Karena kabar tentang kehamilan Wulan dan mas Mardi semakin hari semakin ramai menjadi topik pembicaraan, maka pak RT memanggil mbak Nur ke rumahnya. Dari pembicaraan di rumah pak RT tersebut, mbak Nur tetap bersikukuh bahwa Wulan memang telah hamil dan yang menghamili adalah mas Mardi.
“Apa jaminannya bahwa berita yang kamu bawa bukan berita bohong ?” Tanya pak RT pada mbak Nur.
“Bukankah saya tadi sudah bersumpah atas nama Tuhan ? dan bukankah saya juga menjadi pembantu di rumah majikan saya bersama- sama mas Mardi dan Wulan ?” Jawab Mbak Nur.

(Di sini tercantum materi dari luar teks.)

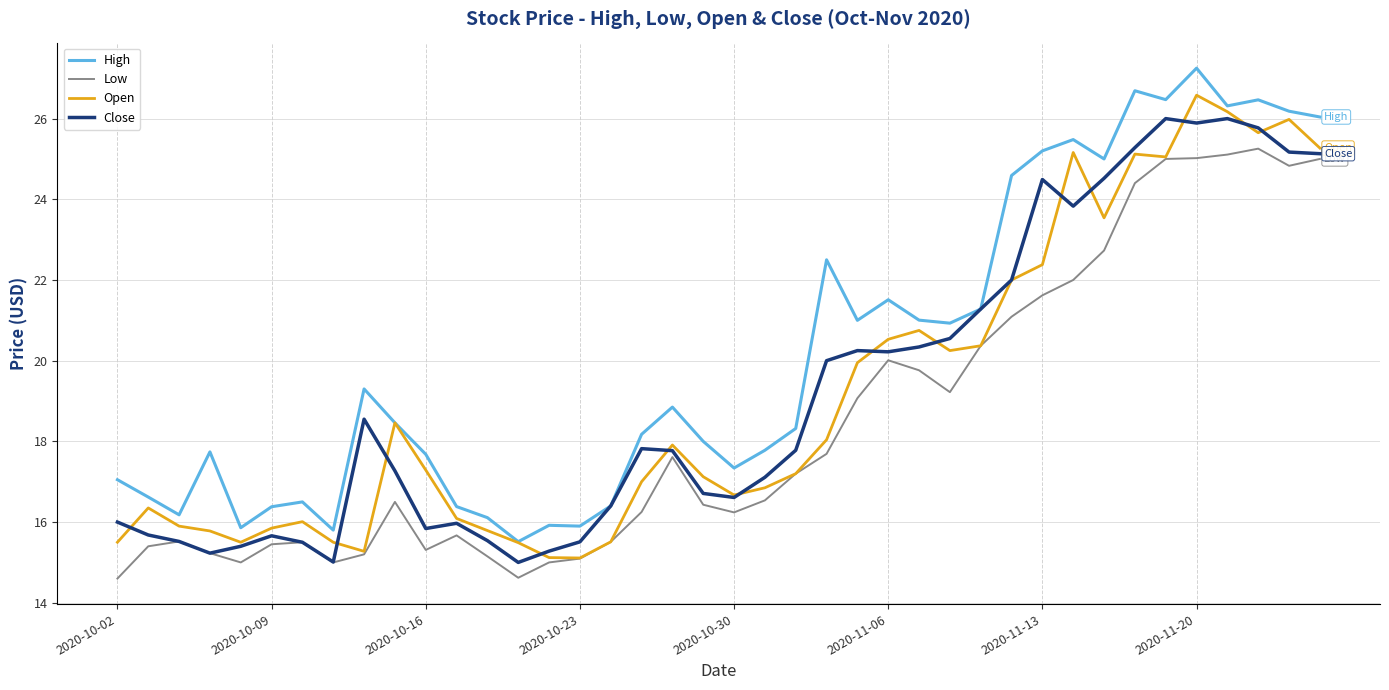

True or false: High and Low intersect in this chart.

False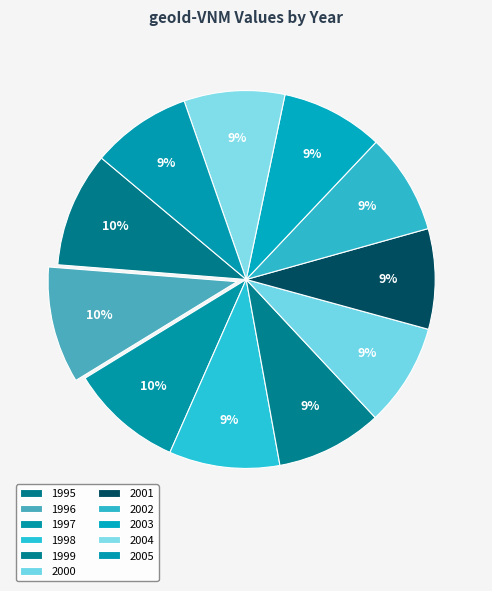

What is the largest slice in the pie chart?

1996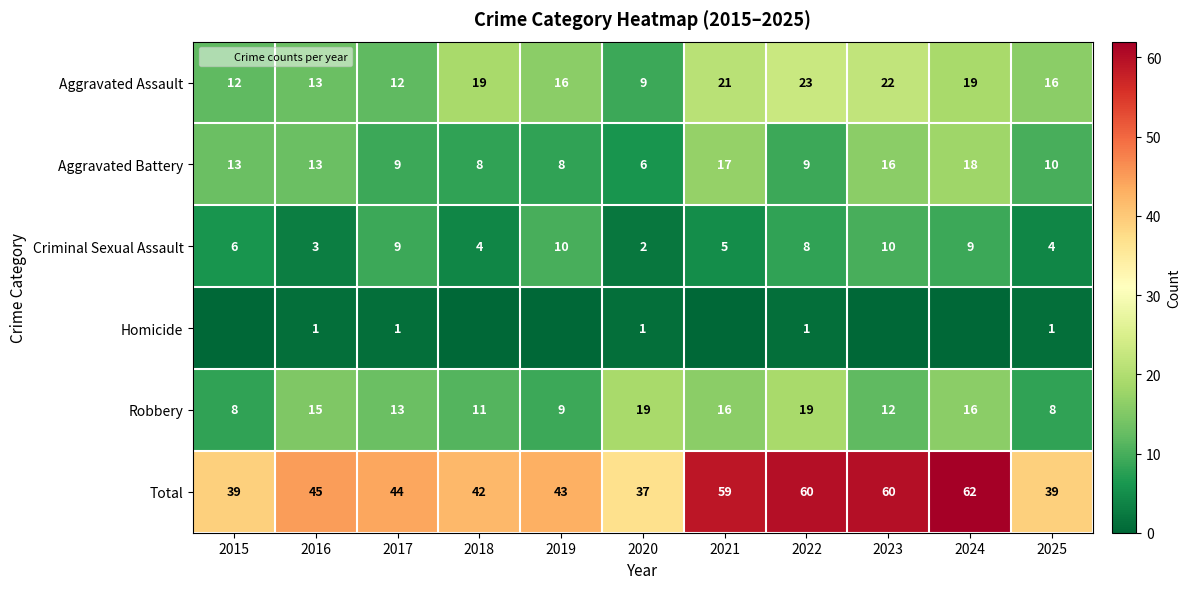

How many categories are shown in the chart?

11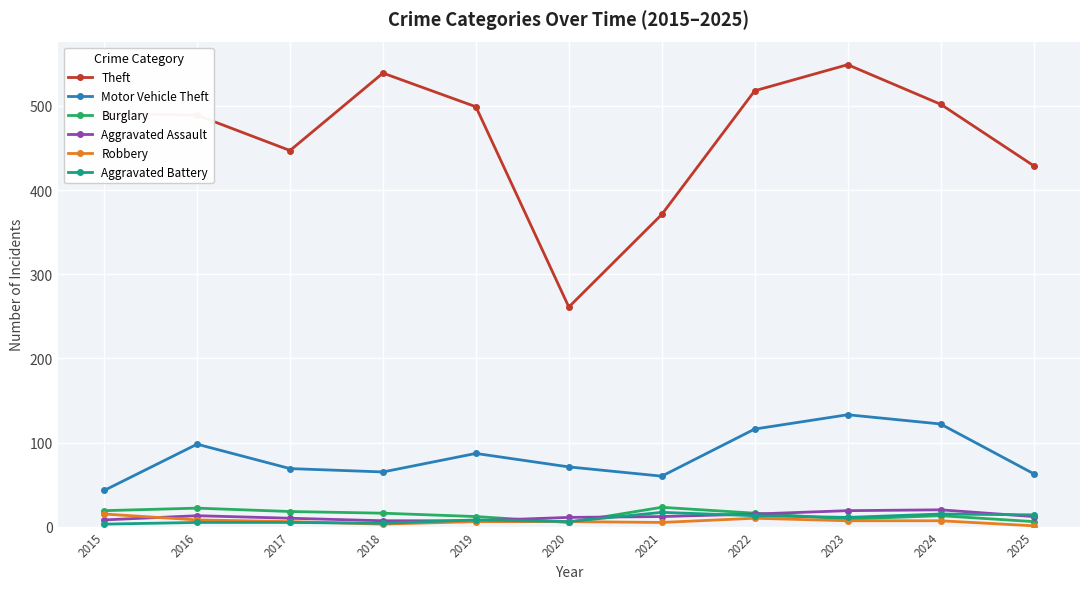

Which series changed the most between 2022 and 2025?

Theft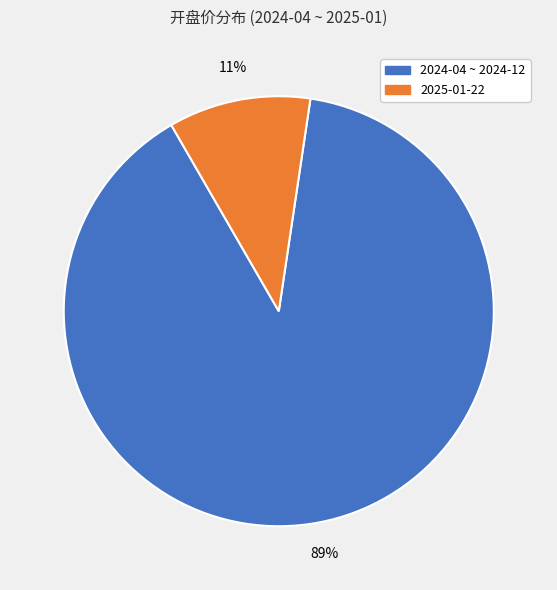

How many segments does this pie chart have?

2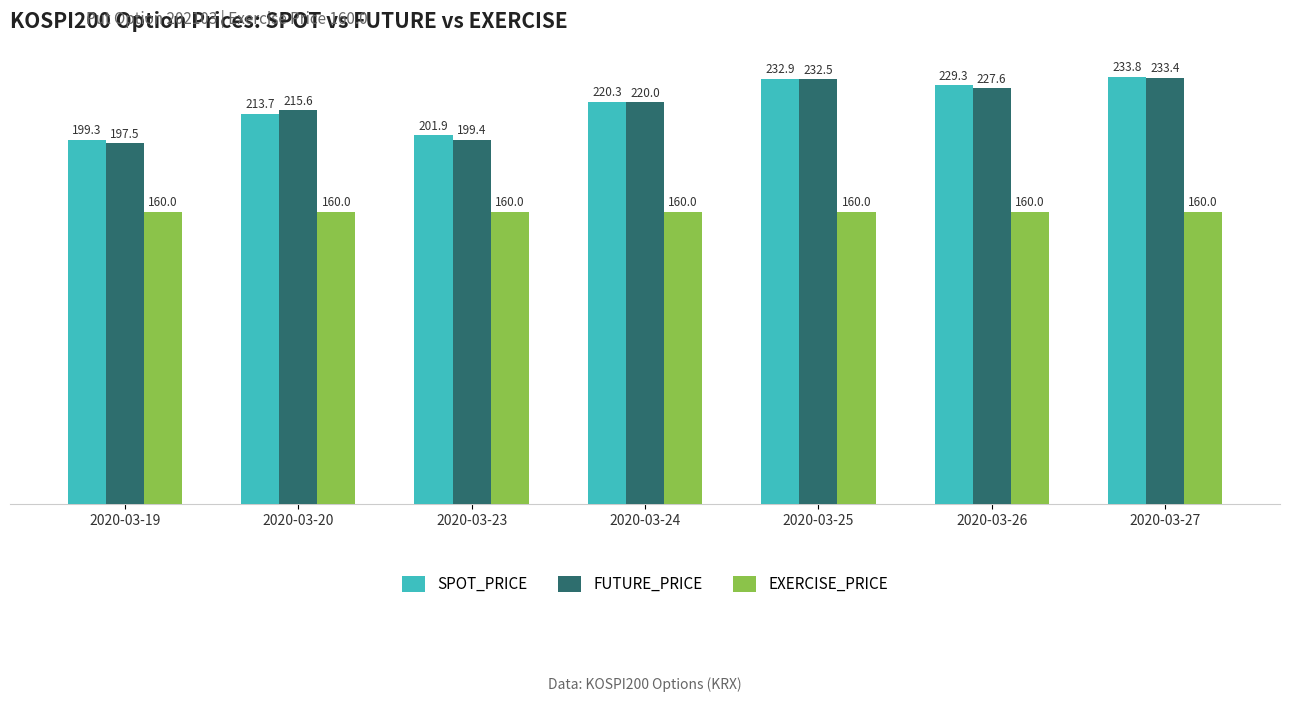

Count the number of categories in the chart.

7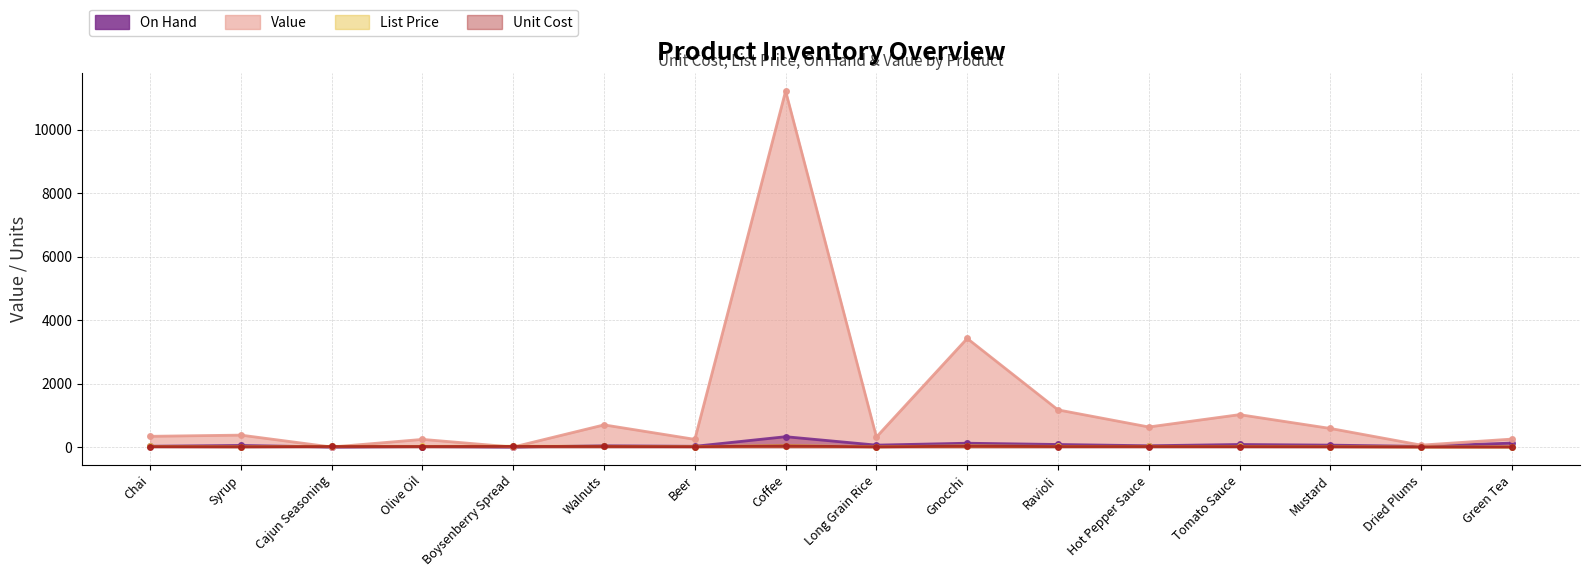

How many data points in Value are above 375?

7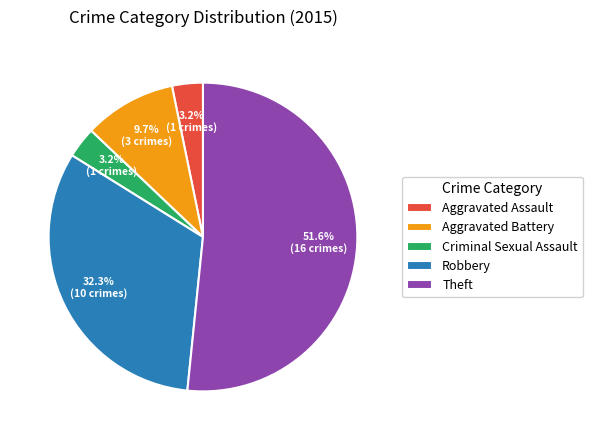

Which category has the biggest portion of the pie?

Theft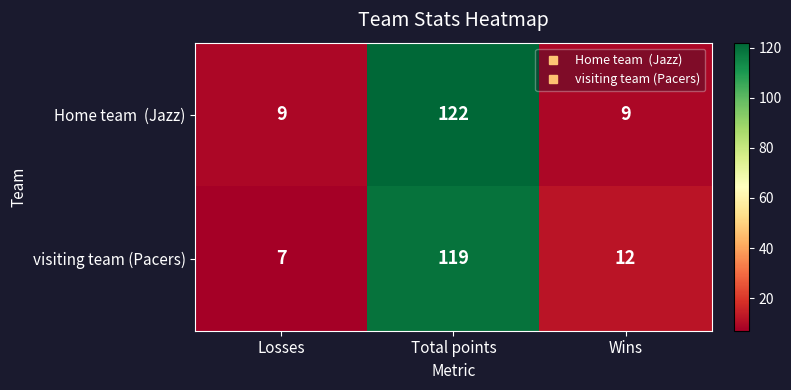

Where does the visiting team (Pacers) series first go above 12?

Total points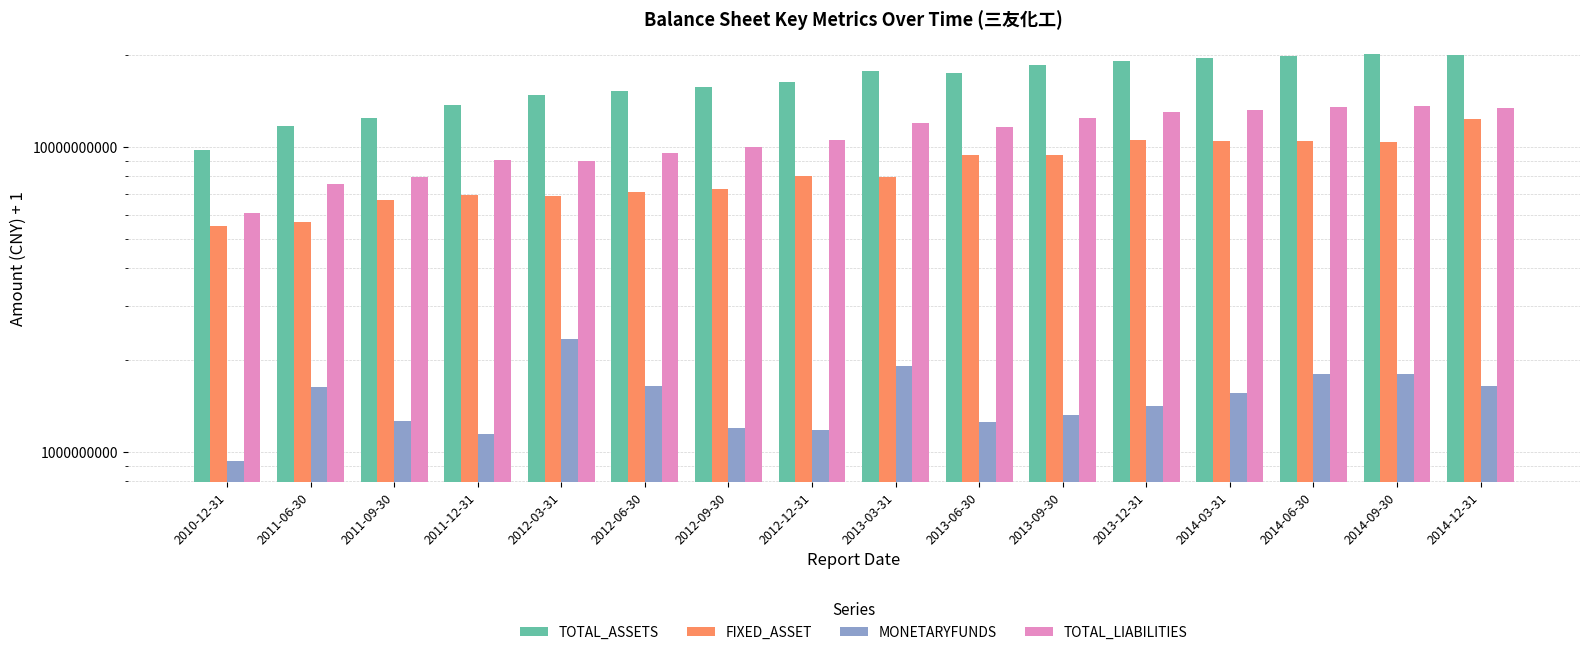

Between 2014-06-30 and 2012-03-31, which is larger?

2014-06-30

“Jika sumpahmu adalah palsu, maka kamu akan saya laporkan pada pihak kepolosian !” Ucap pak RT.
“Kalau pak RT tidak percaya dengan berita ini, silakan pak RT lihat sendiri ke Jakarta !” Jawab Mbak Nur tidak kalah sengit.
Setelah peristiwa pemanggilan mbak Nur ke rumah pak RT, semakin yakin pula warga desa dengan kabar hamilnya Wulan yang diakibatkan oleh mas Mardi. selain pak RT, orang yang sangat terpukul dengan kabar tersebut adalah Suwito dan keluarganya serta Aminah yang merupakan istri mas Mardi. Suwito sendiri pingsan dengan jumlah yang tidak dapat dihitung lagi. Ia merasa tidak percaya dengan kejadian tersebut. Suwito tidak habis pikir mengapa ini bisa terjadi dan mengapa ini terjadi pada keluarganya, salah dan dosa apa yang dia punya hingga jalan hidup keluarganya seperti ini.
“Saya sudah tidak tahan lagi..! Saya sudah tidak tahan lagi..!” Teriak Suwito dalam sehari- harinya.
Hebatnya penderitaan yang dipikulnya, membuat Suwito depresi berat. Ia sering berteriak- teriak sendiri seperti orang gila dan tingkah lakunya juga membahayakan dirinya sendiri. Berulang kali ia berusaha untuk mengakhiri hidupnya, namun sampai saat ini masih bisa dicegah oleh keluarganya maupun oleh warga.
Untuk menghindari hal yang tidak diinginkan, kini Suwito tidak dapat lagi beranjak dari tempat tidurnya. Tangan dan kakinya diikat erat di pembaringannya.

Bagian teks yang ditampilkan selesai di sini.